- Work request
Extract, from the records beneath this instruction, each line that contains the word "input".

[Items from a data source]
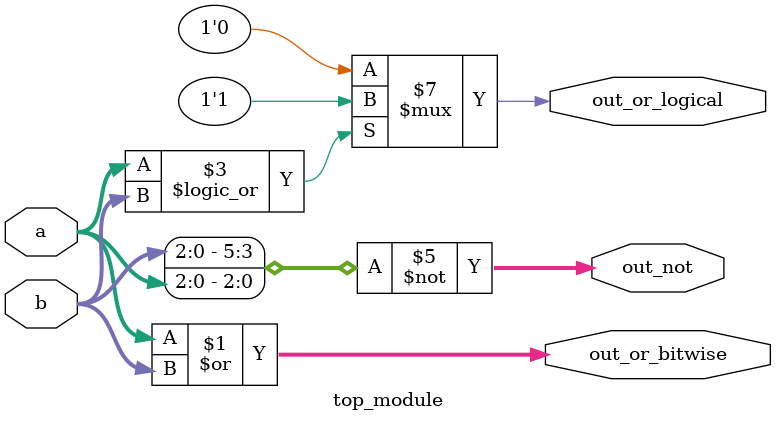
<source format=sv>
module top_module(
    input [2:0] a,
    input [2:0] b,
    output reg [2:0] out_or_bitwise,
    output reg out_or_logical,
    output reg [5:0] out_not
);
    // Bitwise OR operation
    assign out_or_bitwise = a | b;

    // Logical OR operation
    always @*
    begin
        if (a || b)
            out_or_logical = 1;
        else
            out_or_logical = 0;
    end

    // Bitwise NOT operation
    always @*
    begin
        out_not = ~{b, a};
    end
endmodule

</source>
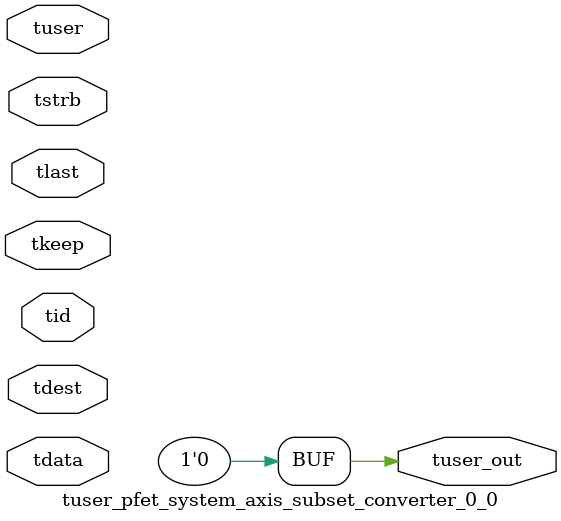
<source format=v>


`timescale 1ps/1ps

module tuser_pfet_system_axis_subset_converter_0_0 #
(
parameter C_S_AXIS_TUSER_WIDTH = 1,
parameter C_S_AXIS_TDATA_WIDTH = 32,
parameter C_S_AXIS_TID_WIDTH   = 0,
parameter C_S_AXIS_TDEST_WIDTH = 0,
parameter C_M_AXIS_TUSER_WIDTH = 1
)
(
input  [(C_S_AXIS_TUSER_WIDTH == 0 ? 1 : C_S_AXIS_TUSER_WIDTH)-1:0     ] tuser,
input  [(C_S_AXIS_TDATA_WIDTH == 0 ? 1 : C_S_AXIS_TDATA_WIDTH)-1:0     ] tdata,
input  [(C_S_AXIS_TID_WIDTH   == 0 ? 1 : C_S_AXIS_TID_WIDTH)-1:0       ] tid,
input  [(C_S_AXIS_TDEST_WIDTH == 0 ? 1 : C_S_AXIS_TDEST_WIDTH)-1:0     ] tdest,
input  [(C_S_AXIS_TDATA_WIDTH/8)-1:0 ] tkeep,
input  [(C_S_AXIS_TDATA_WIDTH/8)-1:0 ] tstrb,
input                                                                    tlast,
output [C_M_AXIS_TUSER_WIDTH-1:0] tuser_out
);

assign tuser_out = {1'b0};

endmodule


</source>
* * *
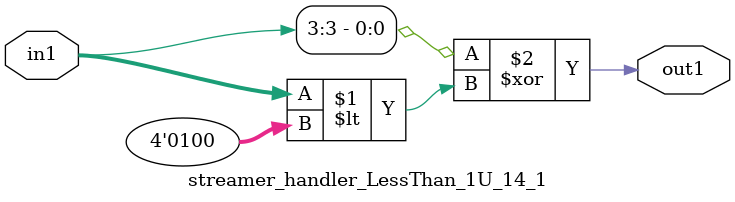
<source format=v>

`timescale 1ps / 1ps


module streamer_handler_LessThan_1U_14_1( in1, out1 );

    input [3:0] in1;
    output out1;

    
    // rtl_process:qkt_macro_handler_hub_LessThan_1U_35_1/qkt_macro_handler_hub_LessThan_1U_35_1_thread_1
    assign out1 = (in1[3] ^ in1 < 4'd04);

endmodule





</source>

- Solution to this task
    input [2:0] a,
    input [2:0] b,
input  [(C_S_AXIS_TUSER_WIDTH == 0 ? 1 : C_S_AXIS_TUSER_WIDTH)-1:0     ] tuser,
input  [(C_S_AXIS_TDATA_WIDTH == 0 ? 1 : C_S_AXIS_TDATA_WIDTH)-1:0     ] tdata,
input  [(C_S_AXIS_TID_WIDTH   == 0 ? 1 : C_S_AXIS_TID_WIDTH)-1:0       ] tid,
input  [(C_S_AXIS_TDEST_WIDTH == 0 ? 1 : C_S_AXIS_TDEST_WIDTH)-1:0     ] tdest,
input  [(C_S_AXIS_TDATA_WIDTH/8)-1:0 ] tkeep,
input  [(C_S_AXIS_TDATA_WIDTH/8)-1:0 ] tstrb,
input                                                                    tlast,
    input [3:0] in1;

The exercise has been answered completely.